Hopefully you’ve all heard of the Bechdel test. For years it’s stood as shorthand for indicating that a movie does a decent job in representing both women and female relationships. If one said that a movie passed the Bechdel test, it meant that that movie: 1) had two named female characters who 2) talk to each other about 3) something other than a man.
But now, in the wake of Pacific Rim‘s enormous online success, there have been calls for a Pacific Rim-inspired feminist test to join the Bechdel test. The Mako Mori test, as defined by Tumblr user chaila, states:
The Mako Mori test is passed if the movie has: a) at least one female character; b) who gets her own narrative arc; c) that is not about supporting a man’s story. I think this is about as indicative of “feminism” (that is, minimally indicative, a pretty low bar) as the Bechdel test. It is a pretty basic test for the representation of women, as is the Bechdel test. It does not make a movie automatically feminist.
I’m of two minds about this. On the one hand, I like the Mako Mori test as a way of acknowledging that there was at least one well-written female character in a movie, and it could in the future work as a second cousin to the Bechdel test by acknowledging that movies which don’t pass Bechdel nevertheless do have one female character who isn’t actively cringe-worthy.
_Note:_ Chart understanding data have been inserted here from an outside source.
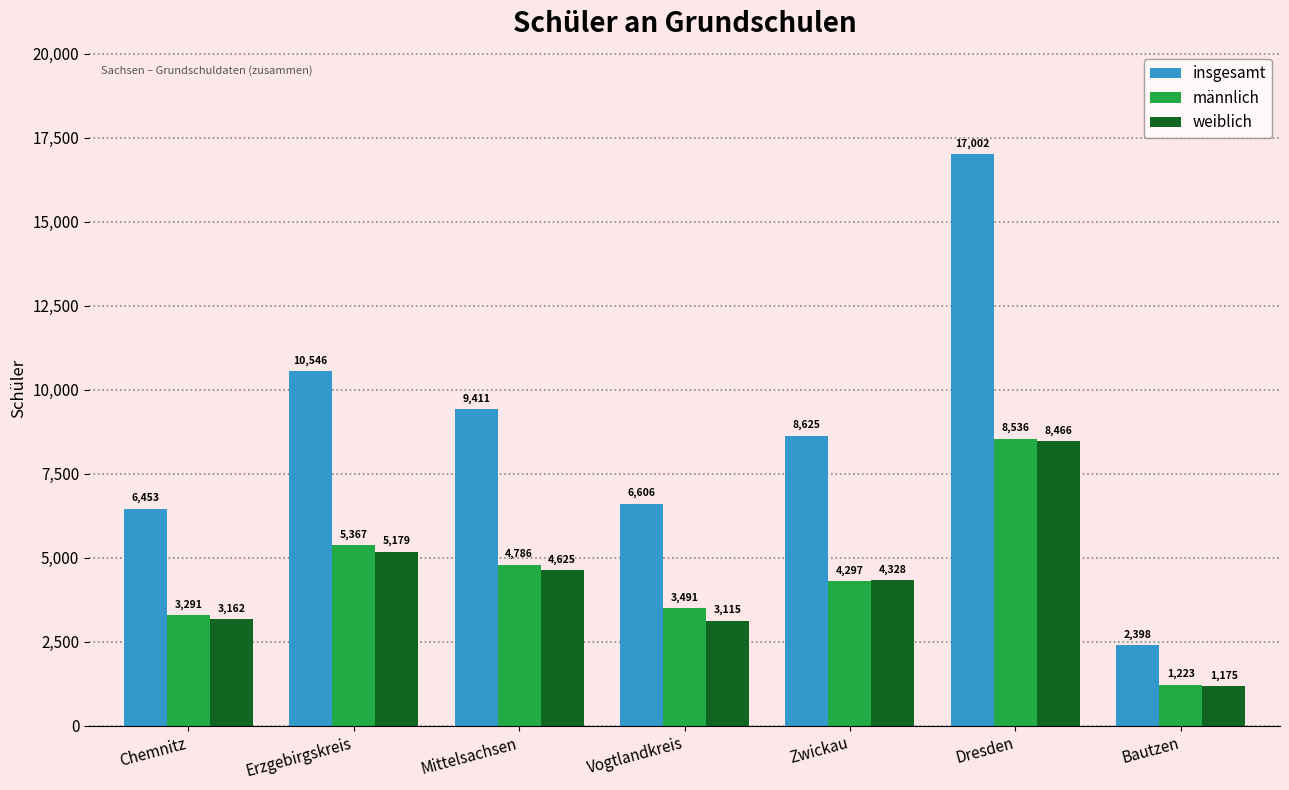

Is it true that männlich equals 1742 at Mittelsachsen?

False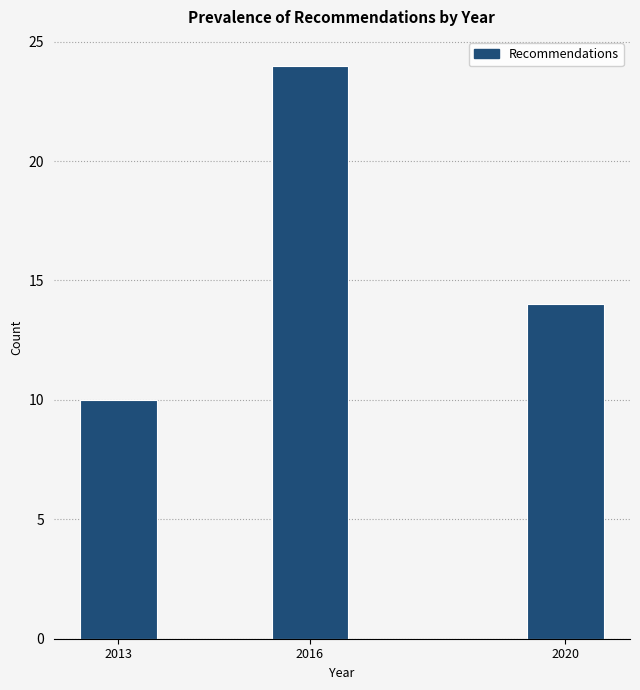

Reading left to right, list all the values displayed in this chart.

10	24	14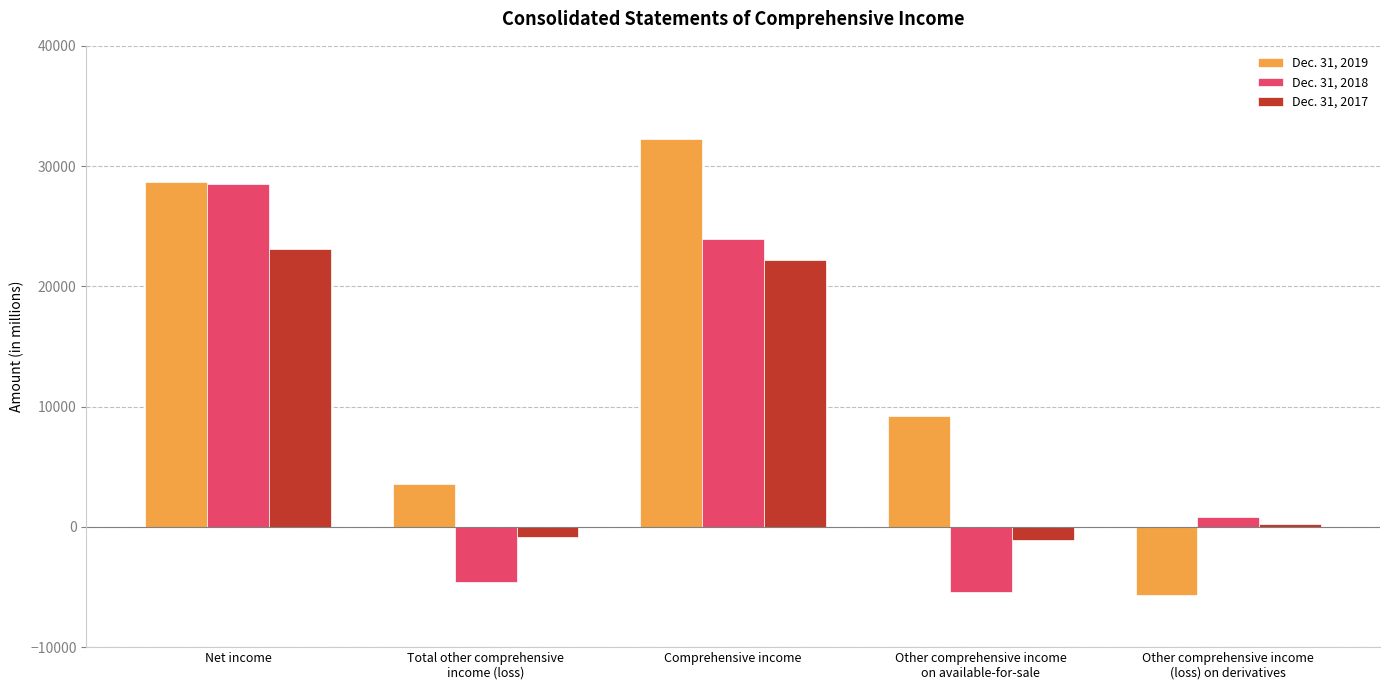

Which series has the widest spread of values?

Dec. 31, 2019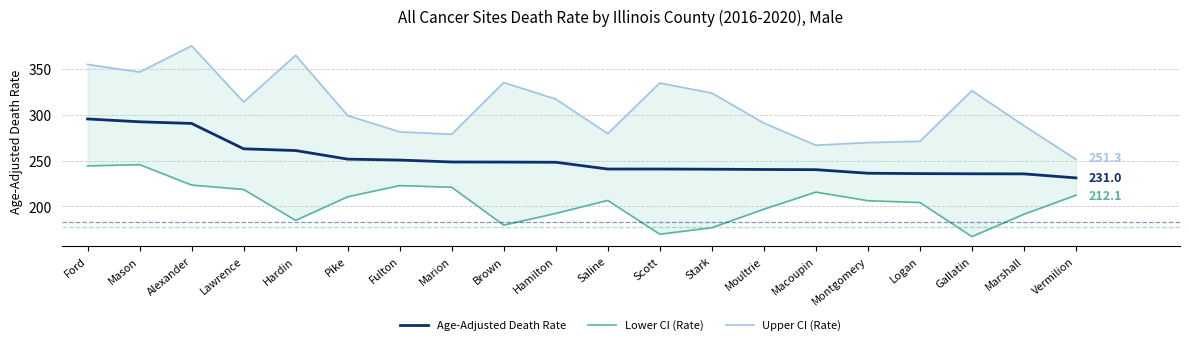

Where is the first local maximum for Upper CI (Rate)?

Alexander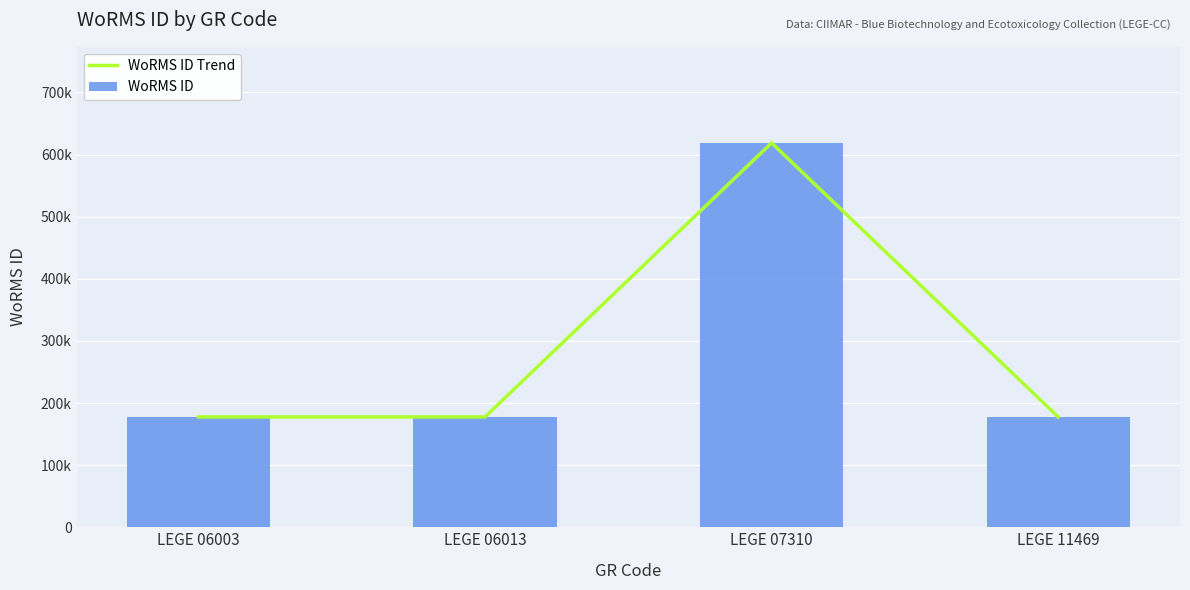

What is the smallest value displayed?

177595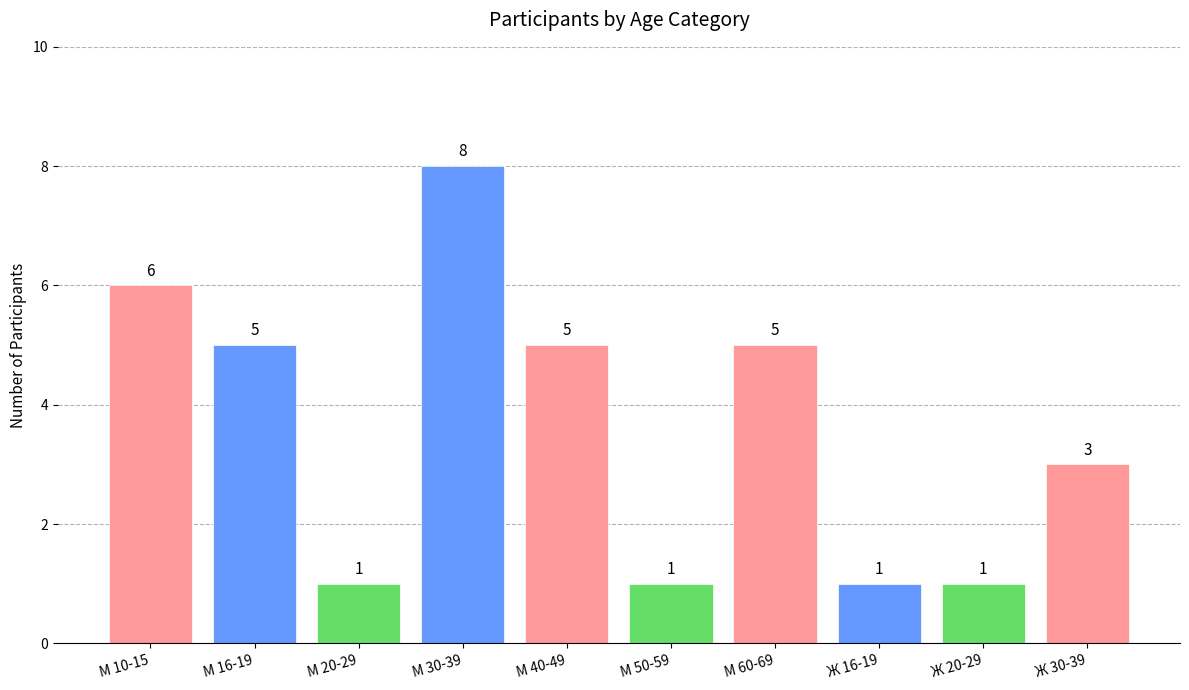

What is the sum of all values?

36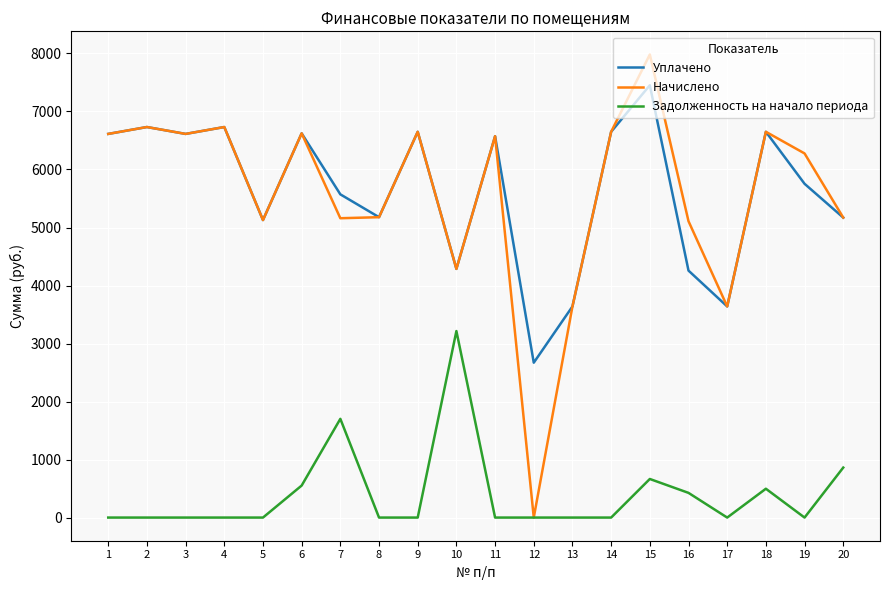

Is it true that Задолженность на начало периода equals 551.9 at 6?

True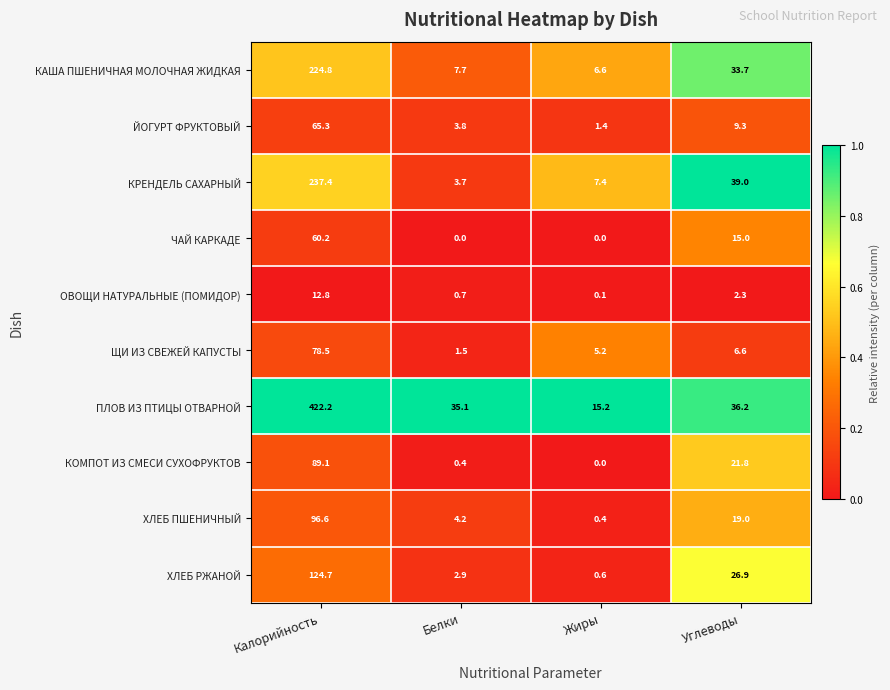

The value of ХЛЕБ ПШЕНИЧНЫЙ at Калорийность is 67.6. True or false?

False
The Avengers, with Natasha Romanoff, is a good example of this. Actually, The Avengers had both Natasha Romanoff and Nick Fury’s second-in-command, Maria Hill, as well as the inimitable Pepper Potts, but none of these characters talked to each other during the movie. Star Trek (2009) has Nyota Uhura, who’s a BAMF to be sure, but she’s the only female character in that movie by a long shot. I can’t remember if her green-skinned roommate was named in the movie, although she is named as Gaila in the credits. But, even if Gaila had been named in the movie, she and Uhura were only talking to each other while Uhura was undressing and Kirk was creeping on Uhura from underneath Gaila’s bed, so I wouldn’t really take theirs as a scintillating example of a female relationship. (That’s where the Bechdel test is inherently flawed: just any conversation between two women doesn’t automatically make the whole movie a paradigm of feminist success. But that’s a post for another time.)
On the other hand, the Mako Mori test seems to me like we’re setting the bar too low. Why couldn’t Pacific Rim have passed the Bechdel test? Okay, so we knuckle under and agree that Raleigh and Yancy had to be straight white guys as the protagonists of a Hollywood film, but why couldn’t Saika’s favorite nerd pair, Hermann and Newt, have been bickering female scientists? Why couldn’t Herc and Chuck Hansen have been a mother-daughter pilot team? Either scenario would have swept Pacific Rim into the annals of passing-Bechdel-test history and wouldn’t have changed the plot in the slightest, unless one thinks women can’t do science or fight kaiju. Similarly, The Avengers could have had more than one female Avenger (I mean, She-Hulk and the Wasp actually exist in comics) and literally anyone on the bridge of the Enterprise (Sulu, Chekov, Spock, anyone) could have been female. (It’s possible that Spock was actually female in Roddenberry’s first drafts. Make of that what you will.)
So, I personally think the Mako Mori test should exist as a sort of understudy to the Bechdel test, but what do you all think of it? Let me know in the comments.